Abstract
This thesis discusses the experiments on 2D dipolar Bose gas of ultracold erbium atoms. Long-range and anisotropic dipole-dipole interaction induces complex orders in quantum many-body systems. Highly magnetic lanthanide atoms such as dysprosium and erbium have the largest magnetic moment in the periodic table, which has attracted significant attention in the past decades. Starting from quantum degenerate dysprosium and erbium atoms, exotic phases like quantum droplets, supersolid, dipolar quantum solid in the Hubbard regime have been studied. However, the 2D dipolar superfluid still remains understudied, despite being theoretically discussed for over two decades.

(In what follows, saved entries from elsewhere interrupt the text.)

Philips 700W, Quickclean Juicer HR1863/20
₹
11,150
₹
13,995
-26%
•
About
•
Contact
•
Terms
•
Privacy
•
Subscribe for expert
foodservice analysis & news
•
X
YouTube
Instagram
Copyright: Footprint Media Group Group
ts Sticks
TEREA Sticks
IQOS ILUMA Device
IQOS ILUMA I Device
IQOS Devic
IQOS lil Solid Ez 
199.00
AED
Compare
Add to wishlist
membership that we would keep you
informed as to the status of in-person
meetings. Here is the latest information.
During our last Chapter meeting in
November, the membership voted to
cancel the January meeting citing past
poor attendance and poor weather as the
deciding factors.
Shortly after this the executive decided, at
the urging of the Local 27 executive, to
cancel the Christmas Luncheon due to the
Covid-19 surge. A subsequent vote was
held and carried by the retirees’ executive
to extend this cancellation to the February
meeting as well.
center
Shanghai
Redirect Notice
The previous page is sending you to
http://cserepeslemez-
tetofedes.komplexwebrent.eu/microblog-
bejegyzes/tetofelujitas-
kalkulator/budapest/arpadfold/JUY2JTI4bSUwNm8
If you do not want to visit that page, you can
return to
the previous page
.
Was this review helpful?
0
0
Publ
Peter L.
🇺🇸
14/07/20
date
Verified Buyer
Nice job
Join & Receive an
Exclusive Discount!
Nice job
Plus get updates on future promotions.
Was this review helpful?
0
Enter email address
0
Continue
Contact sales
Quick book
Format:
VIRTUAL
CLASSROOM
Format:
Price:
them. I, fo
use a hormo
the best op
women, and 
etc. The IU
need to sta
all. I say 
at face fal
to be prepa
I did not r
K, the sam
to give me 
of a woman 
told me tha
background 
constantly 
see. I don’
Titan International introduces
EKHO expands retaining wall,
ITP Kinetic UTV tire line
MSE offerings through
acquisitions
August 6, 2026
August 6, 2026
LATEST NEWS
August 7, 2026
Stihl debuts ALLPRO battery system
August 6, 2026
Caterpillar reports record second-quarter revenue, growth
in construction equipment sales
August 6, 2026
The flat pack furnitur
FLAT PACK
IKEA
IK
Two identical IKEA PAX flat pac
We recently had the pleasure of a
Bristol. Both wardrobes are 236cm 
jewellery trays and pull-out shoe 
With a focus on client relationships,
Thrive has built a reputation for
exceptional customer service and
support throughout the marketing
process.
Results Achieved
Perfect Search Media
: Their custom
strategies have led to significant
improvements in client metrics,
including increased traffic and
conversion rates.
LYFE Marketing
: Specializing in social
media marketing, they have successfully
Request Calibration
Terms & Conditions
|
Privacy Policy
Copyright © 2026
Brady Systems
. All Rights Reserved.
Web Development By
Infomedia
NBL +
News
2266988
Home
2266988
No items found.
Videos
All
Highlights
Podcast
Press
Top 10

Although tremendous theories predict different phenomena in 2D dipolar superfluids, our first interest is how the superfluidity emerges in the 2D dipolar gases at finite temperature. Our observations suggest that the superfluid transition can be well described by Berezinskii-Kosterlitz-Thouless transition with an effective contact interaction as a function of dipolar orientation. With the 2D dipolar superfluid with strong DDI, we characterized the elementary excitation of the matter: the collective breathing mode. Our measurements establish how the competition between local and nonlocal interaction in strongly dipolar 2D superfluid retains quasi-scale invariance or strongly breaks scale invariance. By further searching the interaction parameters, we created stripes with global coherence, which are the first supersolid stripes in 2D. Experiments including measuring density fluctuation, coherence, and collective mode have been performed to understand the 2D supersolid. At last, we also observe unconventional light scattering from round-disk dipolar BECs, which provides a new possibility for atom optics.